■ Information supplied ■
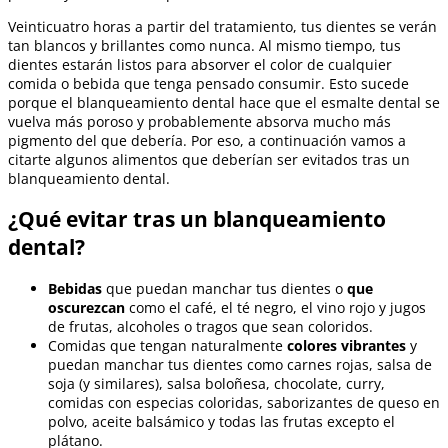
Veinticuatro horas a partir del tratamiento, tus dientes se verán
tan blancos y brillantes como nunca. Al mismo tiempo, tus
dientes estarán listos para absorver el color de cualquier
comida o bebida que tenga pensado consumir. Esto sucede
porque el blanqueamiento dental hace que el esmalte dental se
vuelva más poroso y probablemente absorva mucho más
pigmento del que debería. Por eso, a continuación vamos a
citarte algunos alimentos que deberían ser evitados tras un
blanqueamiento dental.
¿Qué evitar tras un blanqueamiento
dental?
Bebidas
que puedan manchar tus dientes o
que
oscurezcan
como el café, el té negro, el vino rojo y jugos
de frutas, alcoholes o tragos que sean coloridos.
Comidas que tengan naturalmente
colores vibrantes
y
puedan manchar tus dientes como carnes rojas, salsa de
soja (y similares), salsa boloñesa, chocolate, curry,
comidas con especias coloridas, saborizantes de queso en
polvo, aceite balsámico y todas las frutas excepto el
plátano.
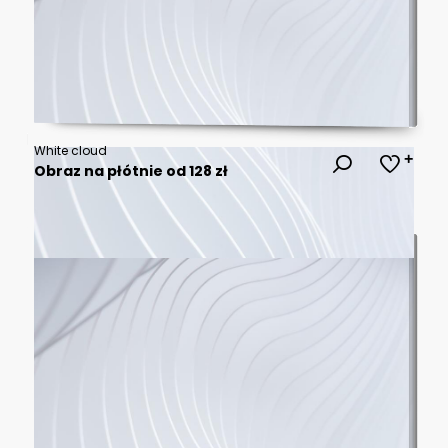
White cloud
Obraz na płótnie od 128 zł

■ Task requirements ■
Please give the records again word for word, omitting all images.

■ Exercise result ■
Veinticuatro horas a partir del tratamiento, tus dientes se verán
tan blancos y brillantes como nunca. Al mismo tiempo, tus
dientes estarán listos para absorver el color de cualquier
comida o bebida que tenga pensado consumir. Esto sucede
porque el blanqueamiento dental hace que el esmalte dental se
vuelva más poroso y probablemente absorva mucho más
pigmento del que debería. Por eso, a continuación vamos a
citarte algunos alimentos que deberían ser evitados tras un
blanqueamiento dental.
¿Qué evitar tras un blanqueamiento
dental?
Bebidas
que puedan manchar tus dientes o
que
oscurezcan
como el café, el té negro, el vino rojo y jugos
de frutas, alcoholes o tragos que sean coloridos.
Comidas que tengan naturalmente
colores vibrantes
y
puedan manchar tus dientes como carnes rojas, salsa de
soja (y similares), salsa boloñesa, chocolate, curry,
comidas con especias coloridas, saborizantes de queso en
polvo, aceite balsámico y todas las frutas excepto el
plátano.
White cloud
Obraz na płótnie od 128 zł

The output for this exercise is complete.